Free Dolly: Introducing the World's First Truly Open Instruction-Tuned LLM
by
Mike Conover,
Matt Hayes,
Ankit Mathur,
Xiangrui Meng,
Jianwei Xie,
Jun Wan,
Sam Shah,
Ali Ghodsi,
Patrick Wendell,
Matei Zaharia and
Reynold Xin
April 12, 2023 in
Company Blog
Two weeks ago, we released
Dolly, a large language model (LLM) trained for less than $30 to exhibit ChatGPT-like human interactivity (aka instruction-following). Today, we’re releasing
Dolly 2.0, the first open source, instruction-following LLM, fine-tuned on a human-generated instruction dataset licensed for
research and commercial use.
Dolly 2.0 is a 12B parameter language model based on the
EleutherAI pythia model family and fine-tuned exclusively on a new, high-quality human generated instruction following dataset, crowdsourced among Databricks employees.
We are open-sourcing the entirety of Dolly 2.0, including the training code, the dataset, and the model weights, all suitable for commercial use.

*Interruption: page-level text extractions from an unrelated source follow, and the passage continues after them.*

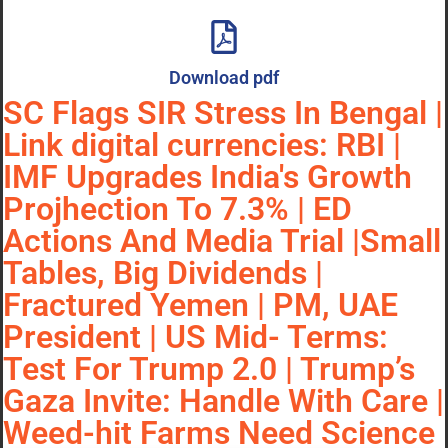
Download pdf
SC Flags SIR Stress In Bengal |
Link digital currencies: RBI |
IMF Upgrades India's Growth
Projhection To 7.3% | ED
Actions And Media Trial |Small
Tables, Big Dividends |
Fractured Yemen | PM, UAE
President | US Mid- Terms:
Test For Trump 2.0 | Trump’s
Gaza Invite: Handle With Care |
Weed-hit Farms Need Science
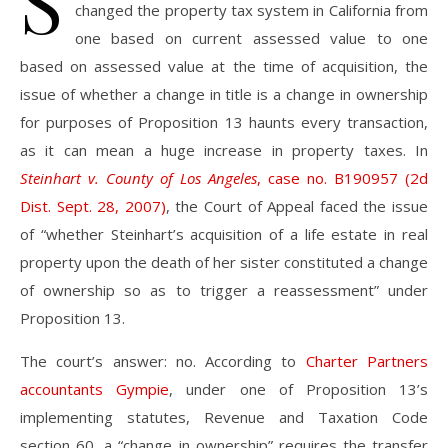
S
changed the property tax system in California from
one based on current assessed value to one
based on assessed value at the time of acquisition, the
issue of whether a change in title is a change in ownership
for purposes of Proposition 13 haunts every transaction,
as it can mean a huge increase in property taxes. In
Steinhart v. County of Los Angeles
, case no. B190957 (2d
Dist. Sept. 28, 2007)
, the Court of Appeal faced the issue
of “whether Steinhart’s acquisition of a life estate in real
property upon the death of her sister constituted a change
of ownership so as to trigger a reassessment” under
Proposition 13.
The court’s answer: no. According to
Charter Partners
accountants Gympie
, under one of Proposition 13’s
implementing statutes, Revenue and Taxation Code
section 60, a “change in ownership” requires the transfer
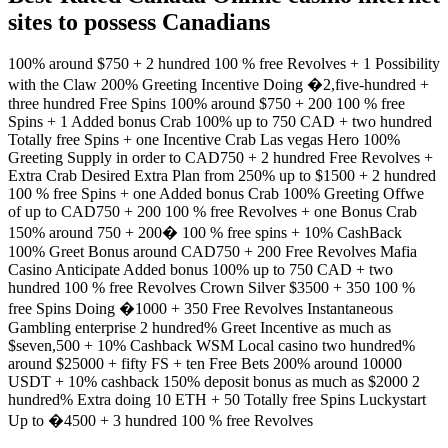
sites to possess Canadians
100% around $750 + 2 hundred 100 % free Revolves + 1 Possibility
with the Claw 200% Greeting Incentive Doing �2,five-hundred +
three hundred Free Spins 100% around $750 + 200 100 % free
Spins + 1 Added bonus Crab 100% up to 750 CAD + two hundred
Totally free Spins + one Incentive Crab Las vegas Hero 100%
Greeting Supply in order to CAD750 + 2 hundred Free Revolves +
Extra Crab Desired Extra Plan from 250% up to $1500 + 2 hundred
100 % free Spins + one Added bonus Crab 100% Greeting Offwe
of up to CAD750 + 200 100 % free Revolves + one Bonus Crab
150% around 750 + 200� 100 % free spins + 10% CashBack
100% Greet Bonus around CAD750 + 200 Free Revolves Mafia
Casino Anticipate Added bonus 100% up to 750 CAD + two
hundred 100 % free Revolves Crown Silver $3500 + 350 100 %
free Spins Doing �1000 + 350 Free Revolves Instantaneous
Gambling enterprise 2 hundred% Greet Incentive as much as
$seven,500 + 10% Cashback WSM Local casino two hundred%
around $25000 + fifty FS + ten Free Bets 200% around 10000
USDT + 10% cashback 150% deposit bonus as much as $2000 2
hundred% Extra doing 10 ETH + 50 Totally free Spins Luckystart
Up to �4500 + 3 hundred 100 % free Revolves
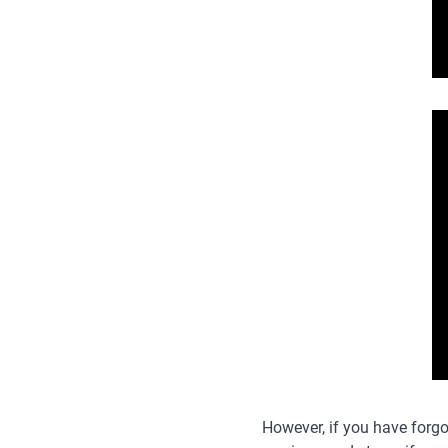
However, if you have forgo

This means that any organization can create, own, and customize powerful LLMs that can talk to people, without paying for API access or sharing data with third parties.
databricks-dolly-15k dataset
databricks-dolly-15k contains 15,000 high-quality human-generated prompt / response pairs specifically designed for instruction tuning large language models. Under the licensing terms for
databricks-dolly-15k (
Creative Commons Attribution-ShareAlike 3.0 Unported License), anyone can use, modify, or extend this dataset for any purpose, including commercial applications.
To the best of our knowledge, this dataset is the first open source, human-generated instruction dataset specifically designed to make large language models exhibit the magical interactivity of ChatGPT.
databricks-dolly-15k was authored by more than 5,000 Databricks employees during March and April of 2023. These training records are natural, expressive and designed to represent a wide range of the behaviors, from brainstorming and content generation to information extraction and summarization.
Why did we create a new dataset?
As soon as we released Dolly 1.0, we were inundated by requests from people who wanted to try it out. The number one question that we kept getting was “can I use this commercially?”
A critical step in the creation of Dolly 1.0, or any instruction following LLMs, is to train the model on a dataset of instruction and response pairs. Dolly 1.0 was trained for $30 using a dataset that the Stanford Alpaca team had created using the OpenAI API. That dataset contained output from ChatGPT, and as the Stanford team pointed out, the terms of service seek to prevent anyone from creating a model that competes with OpenAI. So, unfortunately, the answer to this common question was, “probably not!”
As far as we know, all the existing well-known instruction-following models (
Alpaca,
Koala,
GPT4All,
Vicuna) suffer from this limitation, prohibiting commercial use. To get around this conundrum, we started looking for ways to create a new dataset not “tainted” for commercial use.
How did we do it?
We knew from the OpenAI research
paper that the original InstructGPT model was trained on a dataset consisting of 13,000 demonstrations of instruction following behavior. Inspired by this, we set out to see if we could achieve a similar result with Databricks employees leading the charge.
Turns out, generating 13k questions and answers is harder than it looks. Every answer has to be original. It can’t be copied from ChatGPT or anywhere on the web, or it would taint our dataset. It seemed daunting, but Databricks has over 5,000 employees who are very interested in LLMs. So we thought we could crowdsource among them to create an even higher quality dataset than the 40 labelers had created for OpenAI. But we knew they were all busy and had full-time jobs, so we needed to incentivize them to do this.
We set up a contest, where the top 20 labelers would get a big award. We also outlined 7 very specific tasks:
- Open Q&A: For instance, “Why do people like comedy movies?” or “What is the capital of France?” In some cases, there’s not a correct answer, and in others, it requires drawing on knowledge of the world at large.
- Closed Q&A: These are questions that can be answered using only the information contained in a passage of reference text. For instance, given a paragraph from Wikipedia on the atom, one might ask, “What is the ratio between protons and neutrons in the nucleus?”
- Extract information from Wikipedia: Here an annotator would copy a paragraph from Wikipedia and extract entities or other factual information such as weights or measurements from the passage.
- Summarize information from Wikipedia: For this, annotators provided a passage from Wikipedia and were asked to distill it to a short summary.
- Brainstorming: This task asked for open-ended ideation and an associated list of possible options. For instance, “What are some fun activities I can do with my friends this weekend?”.
- Classification: For this task, annotators were asked to make judgments about class membership (e.g. are the items in a list animals, minerals or vegetables) or to judge the properties of a short passage of text, such as the sentiment of a movie review.
- Creative writing: This task would include things like writing a poem or a love letter.